Is Truck Driving One Of America’s Deadliest Occupations?
Traveling and seeing the country may be an added benefit for truck drivers, but that doesn’t discount the fact that truck driving a big rig is one of the most deadliest occupations in America. Bankrate says becoming a trucker is among the 10 deadliest career choices in the U.S., citing traffic accidents as the top reason for fatalities. The hours are brutal and the pressure to meet deadlines despite just brief moments of sleep is extreme. Statistics show that the majority of tractor trailer involved crashes kill at least one person in the crash. Understanding what’s causing the wrecks is one way to support truckers in their battle against being responsible drivers and the need to meet deadlines. But traffic crashes aren’t the only deadly factor truckers must consider. Here’s a look at what makes truck driving one of the most deadly occupations.
Little Time Off
Truck drivers are expected to be on the road truck driving for several hours a day. While there is legislation in place that attempts to regulate the length of time a trucker can be behind the wheel in the course of 24 hours, those rules are often overlooked to make sure hauls are completed. Heavy and tractor-trailer truck drivers recorded 745 fatal injuries, the most of any occupation, in 2015. Time off may play a strong factor in that statistic. Truck drivers are lucky to get one day off each week. In general, transportation and material moving occupations accounted for over one-fourth of all fatal work injuries in 2015 making it one of the deadliest occupations in America.

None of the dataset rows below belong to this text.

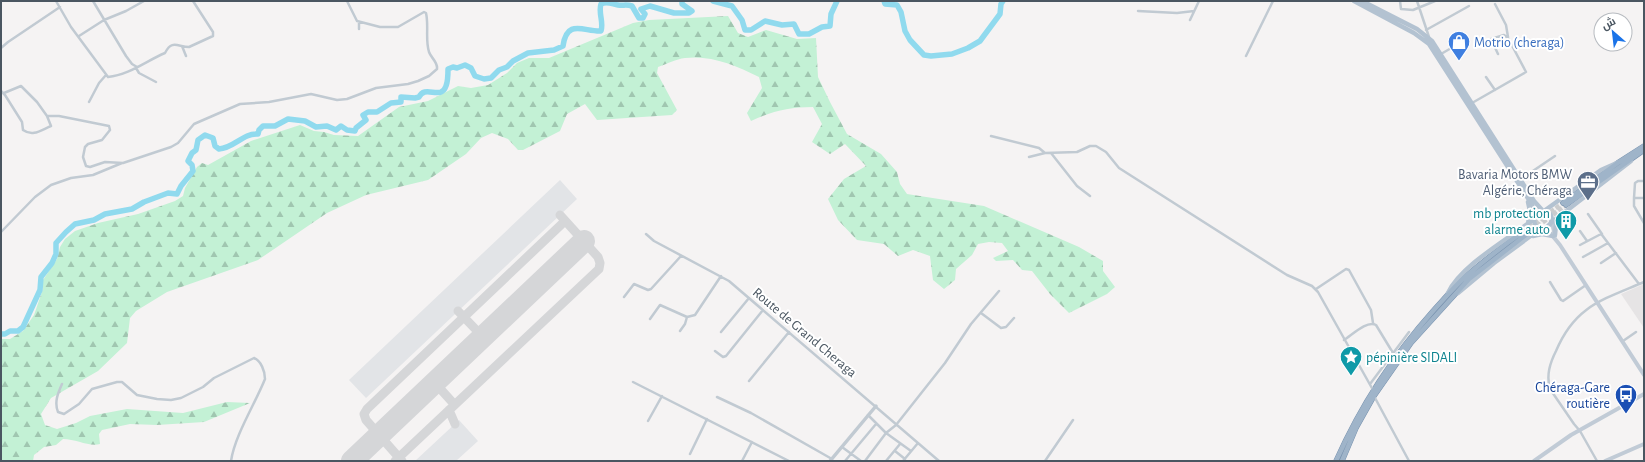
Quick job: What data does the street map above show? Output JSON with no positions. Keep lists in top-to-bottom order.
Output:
{
  "streets": {
    "street": ["Route de Grand Cheraga"]
  },
  "places": {
    "shop": ["Motrio (cheraga)"],
    "office": ["Bavaria Motors BMW Algérie, Chéraga"],
    "building": ["mb protection alarme auto"],
    "place": ["pépinière SIDALI"],
    "bus stop": ["Chéraga-Gare routière"]
  },
  "north": "top left"
}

Truck driving by nature is sedentary. Truckers are sitting for long periods at a time, often eating high-calorie, prepackaged food. According to the Journal of the American Dietetic Association, 86% of the estimated 3.2 million truck drivers in the United States are overweight or obese. Much of this excess weight is due to the combination of lack of exercise and poor diet choices. In addition to sitting all day, eating fatty foods, and drinking sugar-laden beverages, truckers are under a high amount of stress. The constant demand to meet deadlines, drive even when tired, and to weave through dangerous traffic weighs heavy on the heart – often causing high blood pressure or contributing to an eventual heart attack.
Truckers may be responsible for transporting hazardous materials, which makes the trek across the country even more dangerous, but more often than hauling a potentially deadly material is the threat of hauling a valuable load that thieves are after making it one of the deadliest occupations. Finding a safe place to sleep at night is tough for truck drivers. The National Transportation Safety Board estimates that 167,000 of 185,000 open spots at truck stops are filled on a nightly basis. It’s up to drivers to position themselves in a safe location, not only protecting their own life, but also the haul they’re carrying. While there is no federal law that prohibits a trucker from carrying a gun in his truck, the majority of employers forbid it, which means truckers must find another means of protection. Contributors on the truckingtruth.com forum mention wasp spray, bear spray, and a ball-peen hammer as tools used for self-protection.